Home » Partner Content | What Personal Data is Needed for COVID-19 Contact Tracing

Partner Content | What Personal Data is Needed for COVID-19 Contact Tracing


It’s no secret that COVID-19 has changed the way the world works and how people think about the everyday activities that they engage in, both online and out in the real world. Everything from how many people are allowed in the grocery stores to practicing “social distancing” wherever you go has made work, recreation, and time with family different from the way it used to be. But one of the biggest issues for some people isn’t the wearing of masks or having to wait in line until someone leaves a restaurant so they can go inside. It’s the privacy — or lack of it — that comes from contact tracing in order to try to slow the virus’ spread throughout various communities and specific locations. Companies want to track who’s going in and out, and what times those people are present.

That way, if someone tests positive for the virus, the company can notify anyone who might have been there at the same time as that person. It’s done as a matter of protection from something that could be deadly, and to reduce the spread of the virus throughout the community. Being able to quarantine people who may have been exposed helps to reduce the risk that those same people are going to unknowingly pass the virus along to others before they even know they’re ill. Some people feel they’re giving up too much of their privacy with this kind of tracing, and they want alternatives so they can feel secure from the virus and also secure from the intrusiveness of being asked to provide so much of their private information. There are ways to balance the issue, if done correctly.

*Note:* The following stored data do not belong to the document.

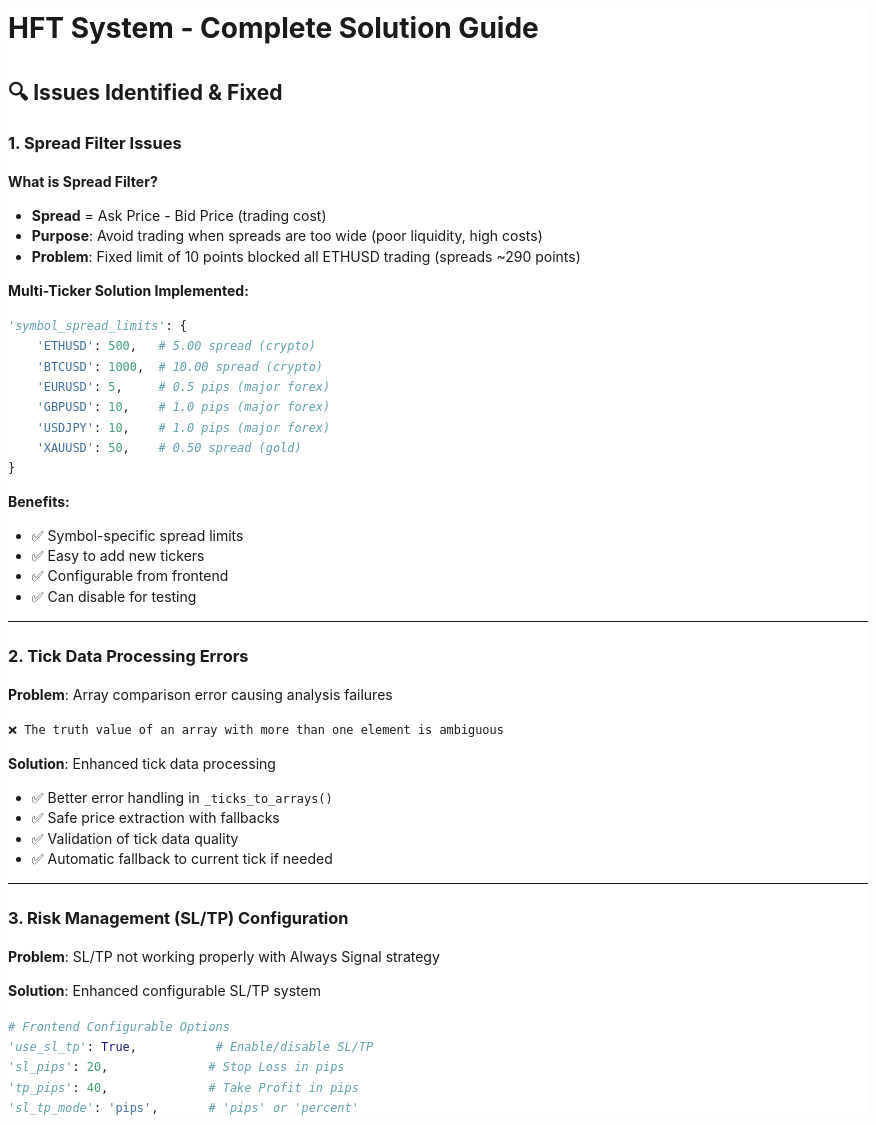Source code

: # HFT System - Complete Solution Guide

## 🔍 **Issues Identified & Fixed**

### **1. Spread Filter Issues**

**What is Spread Filter?**
- **Spread** = Ask Price - Bid Price (trading cost)
- **Purpose**: Avoid trading when spreads are too wide (poor liquidity, high costs)
- **Problem**: Fixed limit of 10 points blocked all ETHUSD trading (spreads ~290 points)

**Multi-Ticker Solution Implemented:**
```python
'symbol_spread_limits': {
    'ETHUSD': 500,   # 5.00 spread (crypto)
    'BTCUSD': 1000,  # 10.00 spread (crypto)  
    'EURUSD': 5,     # 0.5 pips (major forex)
    'GBPUSD': 10,    # 1.0 pips (major forex)
    'USDJPY': 10,    # 1.0 pips (major forex)
    'XAUUSD': 50,    # 0.50 spread (gold)
}
```

**Benefits:**
- ✅ Symbol-specific spread limits
- ✅ Easy to add new tickers
- ✅ Configurable from frontend
- ✅ Can disable for testing

---

### **2. Tick Data Processing Errors**

**Problem**: Array comparison error causing analysis failures
```
❌ The truth value of an array with more than one element is ambiguous
```

**Solution**: Enhanced tick data processing
- ✅ Better error handling in `_ticks_to_arrays()`
- ✅ Safe price extraction with fallbacks
- ✅ Validation of tick data quality
- ✅ Automatic fallback to current tick if needed

---

### **3. Risk Management (SL/TP) Configuration**

**Problem**: SL/TP not working properly with Always Signal strategy

**Solution**: Enhanced configurable SL/TP system
```python
# Frontend Configurable Options
'use_sl_tp': True,           # Enable/disable SL/TP
'sl_pips': 20,              # Stop Loss in pips
'tp_pips': 40,              # Take Profit in pips  
'sl_tp_mode': 'pips',       # 'pips' or 'percent'
```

What is Contact Tracing and How Does it Work, Really?

Contact tracing is designed to track a person’s movements. While there’s a reason it’s done in regard to COVID-19 and physical locations, there’s no reason it needs to be done in the online or virtual environment. With a USA VPN for privacy, it’s possible to make sure online transactions and navigation is secure, so too much privacy isn’t being given up. There’s a large difference between tracking people who come into physical contact with one another and tracking people’s whereabouts online. The main goal of contact tracing is literally is its name. Companies want to trace who comes into contact with whom, so they can track the spread or potential spread of the virus from person to person, and alert people if they may have been put at risk.

In most cases, companies ask for a person’s name and email address or phone number, so they know who the person is and can contact them at a later date if it becomes necessary. Many companies also have scanners for the bar code on the back of a person’s driver’s license, and this records the person’s information along with when they arrived at a particular location. Using apps for tracking people and determining where they’ve been is also becoming more common. These apps collect personal data, but they can also follow movements online that aren’t part of the original point of the tracking. That’s leading some people to be concerned about their privacy, even though they understand the need for contract tracing at physical locations.

Why Contact Tracing Matters for the Health of a Community

Contact tracing is an excellent way to slow the spread of COVID-19 when it’s used correctly. But there are pitfalls and risks with the tracing, just like there would be with any other type of personal information collection. Some of the biggest concerns come down to where — and how — the information is being stored, along with how much tracking is really being done. If companies are keeping track of who goes into their physical locations, that seems acceptable. But what about apps that track a person’s location all the time? The goal there is to focus on being able to alert people in any area with a high number of cases of the virus. It’s also to co-ordinate whether that person was in a location where an affected person may have been, at the same or a similar time.

If more people can be told that they may have been exposed, and if they can get that information quickly, then they have the opportunity to do their part by self-quarantining so they reduce their risk of spreading the virus to other people. Contact tracing works well for that if an app that tracks a person all the time is used, but in return for that level of security and willingness to help slow the spread of COVID-19, people must also give up a portion of their privacy by allowing the app to have access to their data. How much access they’re granting and what the app is really looking at are what matters, along with how the information is being stored, who it’s being shared with, and what those companies or individuals are doing with it.

Protecting Privacy is Still Possible, When Handled Correctly

With a number of big companies like Apple and Google scrambling to make apps to help with contract tracing, and plenty of smaller companies putting their focus on these apps as well, there are renewed concerns over the privacy of individuals. People see the benefits, but they also see the risks. The goal is to increase the benefits as much as possible, while working to keep the risks and privacy violations low. What is considered an acceptable level of risk is going to vary depending on the person, but having to provide more than basic information is going to lead a lot of people to avoid these apps. While they may want to help slow the virus’ spread, they may not be willing to help with that at the risk of their own online privacy.

Additionally, being required to allow the app to access your internet or browser history in any way may also mean fewer people will use these apps. Tracking where a person physically is makes logical sense to reduce the virus’ effects on a community. But tracking a person’s online movements has no place in reducing COVID-19 risk. Instead, it simply invades the privacy of the individual in ways that don’t make specific locations any safer or help that person protect themselves and others from the virus. By choosing an app that allows contact tracing, people should make sure they aren’t giving up much more of their privacy than they realize. Allowing permissions for an app can be a slippery slope that can lead to significant privacy concerns.